**Data shown:**

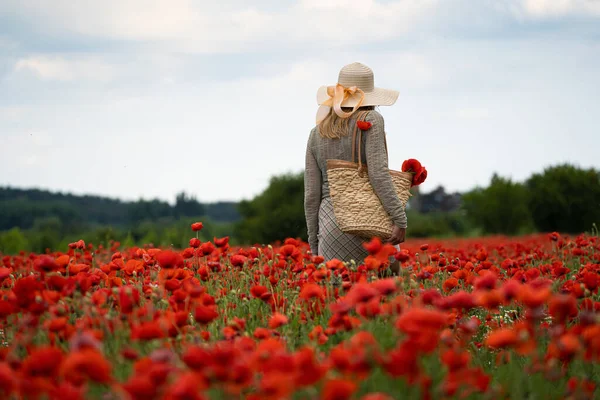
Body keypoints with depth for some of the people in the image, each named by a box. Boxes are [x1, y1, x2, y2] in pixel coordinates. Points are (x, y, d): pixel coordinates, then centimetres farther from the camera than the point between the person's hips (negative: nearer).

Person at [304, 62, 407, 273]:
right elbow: (378, 174, -13)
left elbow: (311, 195, 10)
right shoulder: (371, 120, -2)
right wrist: (400, 220, -14)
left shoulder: (317, 134, 11)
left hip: (332, 226, 4)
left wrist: (315, 246, 16)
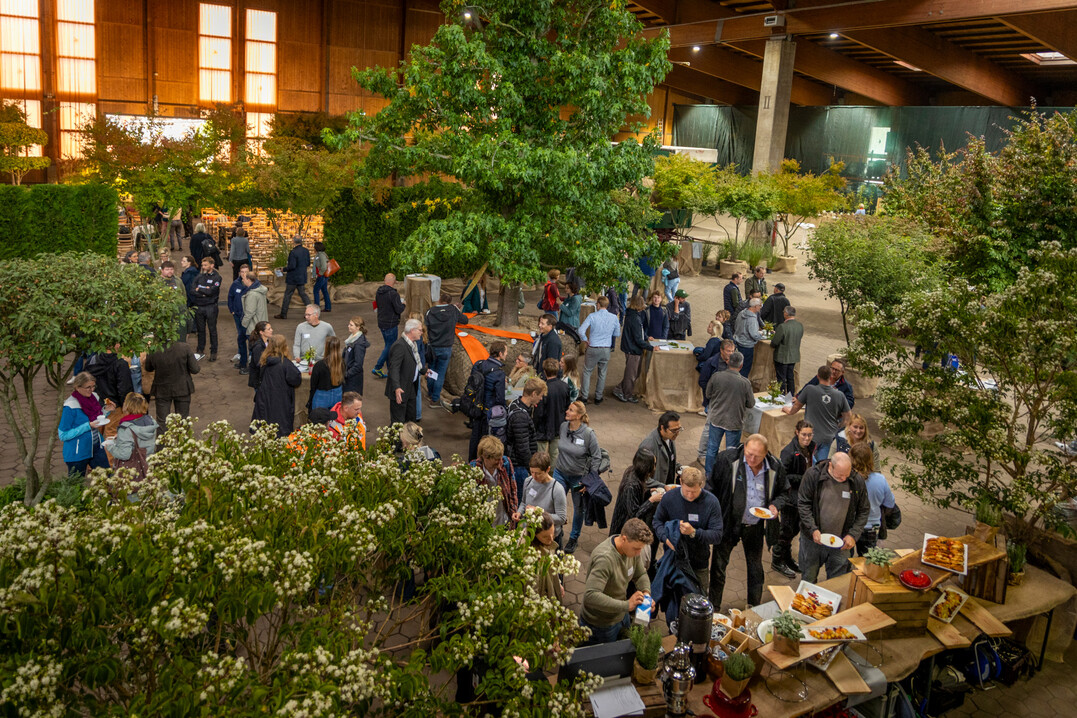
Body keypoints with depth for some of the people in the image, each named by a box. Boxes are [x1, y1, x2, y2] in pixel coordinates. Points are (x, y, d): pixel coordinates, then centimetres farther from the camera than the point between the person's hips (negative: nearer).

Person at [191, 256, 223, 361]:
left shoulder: (216, 277, -4)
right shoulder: (199, 277, 8)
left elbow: (211, 291, -16)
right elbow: (192, 291, -2)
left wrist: (199, 289, -4)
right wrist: (204, 292, -14)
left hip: (211, 307, -4)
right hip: (199, 306, 4)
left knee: (212, 330, 3)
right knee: (200, 330, 11)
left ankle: (213, 352, 10)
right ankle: (200, 350, 22)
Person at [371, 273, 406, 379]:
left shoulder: (378, 292, 5)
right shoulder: (393, 294, -21)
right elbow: (399, 310, -22)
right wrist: (403, 304, -1)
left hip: (381, 322, 9)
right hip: (390, 324, -9)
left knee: (388, 345, 17)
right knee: (390, 347, 2)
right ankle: (377, 368, 0)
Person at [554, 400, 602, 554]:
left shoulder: (588, 433, -20)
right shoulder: (563, 426, -8)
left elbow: (597, 457, -12)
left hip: (579, 477, -3)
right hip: (560, 473, 3)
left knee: (578, 508, 14)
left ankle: (574, 538, 34)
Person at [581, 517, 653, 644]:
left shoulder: (632, 547, -11)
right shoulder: (604, 558, -36)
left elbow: (641, 575, 6)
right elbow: (590, 596, -43)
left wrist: (646, 592, -16)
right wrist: (626, 605, -41)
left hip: (621, 616, 8)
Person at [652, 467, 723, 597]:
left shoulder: (711, 502, -16)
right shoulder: (669, 497, -12)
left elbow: (717, 535, -15)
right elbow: (657, 521, 2)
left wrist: (694, 532, -31)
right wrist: (665, 538, -19)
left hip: (699, 563, -1)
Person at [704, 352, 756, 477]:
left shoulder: (716, 376, -14)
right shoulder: (745, 383, -19)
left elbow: (708, 394, 0)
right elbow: (751, 404, -8)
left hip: (716, 419, 2)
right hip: (734, 422, -2)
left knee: (712, 448, 18)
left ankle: (709, 475, 32)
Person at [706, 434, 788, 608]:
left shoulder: (776, 467, -9)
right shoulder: (727, 459, -17)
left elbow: (783, 493, 8)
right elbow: (712, 487, -6)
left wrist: (776, 505, -13)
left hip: (756, 526, 2)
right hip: (729, 522, -2)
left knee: (755, 567, 19)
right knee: (719, 565, 7)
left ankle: (755, 606, 38)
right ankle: (713, 608, 23)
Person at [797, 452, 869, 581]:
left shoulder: (857, 481, -8)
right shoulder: (812, 475, -14)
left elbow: (864, 511, 2)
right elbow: (803, 504, -8)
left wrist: (853, 535, -8)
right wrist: (813, 529, -17)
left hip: (841, 542, 1)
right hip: (813, 537, -1)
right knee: (809, 579, 12)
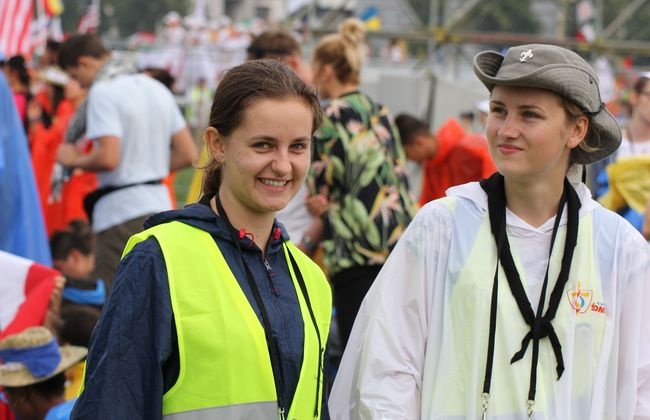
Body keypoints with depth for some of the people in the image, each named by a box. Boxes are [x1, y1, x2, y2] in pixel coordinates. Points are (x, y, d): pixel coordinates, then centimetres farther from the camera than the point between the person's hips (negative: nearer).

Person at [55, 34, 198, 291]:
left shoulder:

**What is needed:** Change every "Person at" in the records above to "Subject at" and write them out again with nothing else altered. Leave out the pictures.

**Answer for the task:**
Body keypoints with depth for some of the people in the image, each named by a box. Boxes are [x1, y1, x2, y2] in pixel coordinates. Points are (x, y, d): pixel coordinates, then centimetres farther from the camera than the point between the person's hips (negative: nearer).

Subject at [304, 62, 407, 273]:
right elbow: (378, 174, -13)
left elbow: (311, 195, 10)
right shoulder: (371, 120, -2)
right wrist: (400, 220, -14)
left shoulder: (317, 134, 11)
left hip: (332, 226, 4)
left wrist: (315, 246, 16)
Body keypoints with depth for some of the people in the image, each named by a box. Boxes are [x1, y1, x2, y2] in pixel coordinates. Points are (x, y, d): pixel coordinates, then centimetres farther from the camera than the point between the person's hips (negative: nearer).

Subject at [191, 256, 223, 361]:
left shoulder: (216, 277, -4)
right shoulder: (199, 277, 8)
left elbow: (211, 291, -16)
right elbow: (192, 291, -2)
left wrist: (199, 289, -4)
right wrist: (204, 292, -14)
left hip: (211, 307, -4)
right hip: (199, 306, 4)
left knee: (212, 330, 3)
right knee: (200, 330, 11)
left ankle: (213, 352, 10)
right ankle: (200, 350, 22)
Subject at [371, 273, 406, 379]:
left shoulder: (378, 292, 5)
right shoulder: (393, 294, -21)
right elbow: (399, 310, -22)
right wrist: (403, 304, -1)
left hip: (381, 322, 9)
right hip: (390, 324, -9)
left knee: (388, 345, 17)
right knee: (390, 347, 2)
right ankle: (377, 368, 0)
Subject at [554, 400, 602, 554]:
left shoulder: (588, 433, -20)
right shoulder: (563, 426, -8)
left elbow: (597, 457, -12)
left hip: (579, 477, -3)
right hip: (560, 473, 3)
left knee: (578, 508, 14)
left ankle: (574, 538, 34)
Subject at [581, 517, 653, 644]:
left shoulder: (632, 547, -11)
right shoulder: (604, 558, -36)
left elbow: (641, 575, 6)
right elbow: (590, 596, -43)
left wrist: (646, 592, -16)
right wrist: (626, 605, -41)
left hip: (621, 616, 8)
Subject at [652, 467, 723, 597]:
left shoulder: (711, 502, -16)
right shoulder: (669, 497, -12)
left elbow: (717, 535, -15)
right elbow: (657, 521, 2)
left wrist: (694, 532, -31)
right wrist: (665, 538, -19)
left hip: (699, 563, -1)
Subject at [704, 352, 756, 477]:
left shoulder: (716, 376, -14)
right shoulder: (745, 383, -19)
left elbow: (708, 394, 0)
right elbow: (751, 404, -8)
left hip: (716, 419, 2)
right hip: (734, 422, -2)
left knee: (712, 448, 18)
left ankle: (709, 475, 32)
Subject at [706, 434, 788, 608]:
left shoulder: (776, 467, -9)
right shoulder: (727, 459, -17)
left elbow: (783, 493, 8)
right elbow: (712, 487, -6)
left wrist: (776, 505, -13)
left hip: (756, 526, 2)
right hip: (729, 522, -2)
left knee: (755, 567, 19)
right knee: (719, 565, 7)
left ankle: (755, 606, 38)
right ankle: (713, 608, 23)
Subject at [797, 452, 869, 581]:
left shoulder: (857, 481, -8)
right shoulder: (812, 475, -14)
left elbow: (864, 511, 2)
right elbow: (803, 504, -8)
left wrist: (853, 535, -8)
right wrist: (813, 529, -17)
left hip: (841, 542, 1)
right hip: (813, 537, -1)
right knee: (809, 579, 12)
Body keypoints with depth for some of the people in the image, each named by a box. Boxes are [x1, y1, x2, y2] in pixel coordinates. Points are (x, y, d): pixel coordinates, then centimetres farther from the camera than the point between the person's hips (negative: nearer).

Subject at [55, 34, 198, 291]:
left shoulder:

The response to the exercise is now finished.